**What the task asks:**
I would like every line of the records below that contains the word "Matovič" copied.

**The records:**
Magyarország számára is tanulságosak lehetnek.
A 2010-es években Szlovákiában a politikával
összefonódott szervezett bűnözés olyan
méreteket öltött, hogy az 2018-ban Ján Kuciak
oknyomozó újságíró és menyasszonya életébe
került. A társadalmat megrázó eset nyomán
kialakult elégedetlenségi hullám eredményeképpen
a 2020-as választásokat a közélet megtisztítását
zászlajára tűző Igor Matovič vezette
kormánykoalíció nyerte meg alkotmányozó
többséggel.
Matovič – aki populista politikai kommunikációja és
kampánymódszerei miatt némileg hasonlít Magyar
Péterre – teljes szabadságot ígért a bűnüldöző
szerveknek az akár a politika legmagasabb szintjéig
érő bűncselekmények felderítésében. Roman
---
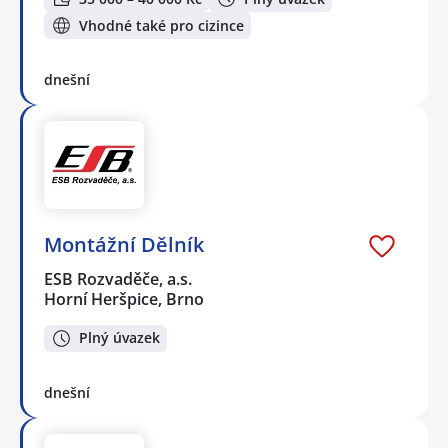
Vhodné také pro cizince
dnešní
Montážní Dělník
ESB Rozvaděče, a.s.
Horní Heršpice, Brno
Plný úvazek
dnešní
...
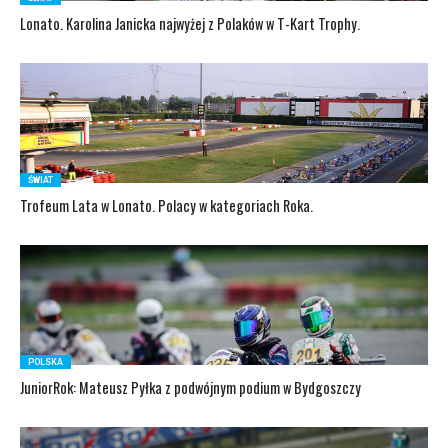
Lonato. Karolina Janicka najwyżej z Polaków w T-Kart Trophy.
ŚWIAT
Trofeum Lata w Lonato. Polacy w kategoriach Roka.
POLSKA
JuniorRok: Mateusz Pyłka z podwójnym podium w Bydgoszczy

**Answer to this task:**
zászlajára tűző Igor Matovič vezette
Matovič – aki populista politikai kommunikációja és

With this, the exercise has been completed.